Era algo pequeno, confesso, tão pequeno quanto as coisas pequenas que eu tinha pra te dizer. Mas sabe? Eu nunca fui muito de fazer coisas grandes, não porque é feio, ou sei lá, qualquer outro motivo... É só porque sempre dei mais valor pra coisas pequenas, assim...
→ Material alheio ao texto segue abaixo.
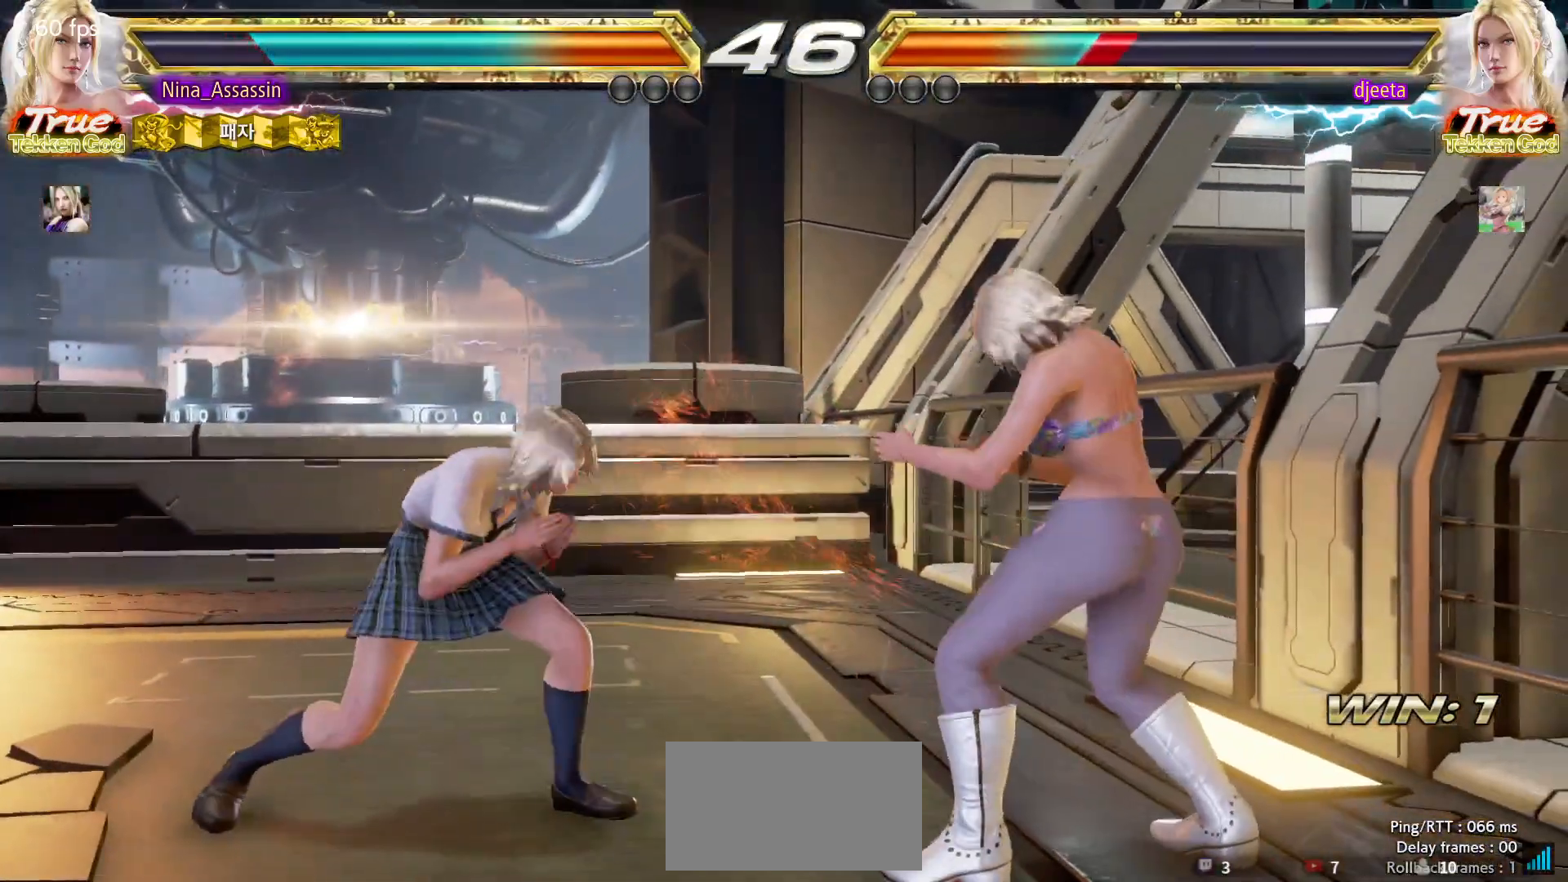
{"dt_ms": 500, "buttons": [], "left_stick": "down-left", "events": [[50, "left_stick", "center"], [100, "left_stick", "left"], [250, "left_stick", "down-left"]]}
Que pena que numa quarta-feira de duas semanas depois sua caixinha voltou. Eu queria realmente, assim como queria que você soubesse das coisas pequenas que eu tinha pra te dizer, de que eu tinha feito ela de todo coração, e de como ficou baixo o meu semblante e ranzinza a minha fala depois de ter recebido um remetente de que você não tinha ido buscar sua caixinha rosa de tampa roxa.
Mas eu compreendi que você não tinha tempo pra ir buscá-la... Mas saiba, viu? Você ia adorar aquela caixinha, até porque, ela tem um ar bem convidativo e agradável, acho que acabei esculpindo a sua doçura e seus trejeitos nela. Acho que vou continuar mandando ela de volta, toda vez que ela aparecer na minha caixa de correios, quem sabe um dia, por curiosidade e tempo ocioso você não vá buscá-la. Ai, não terá sonhos ruins mais, e nem precisará dormir com a luz ligada.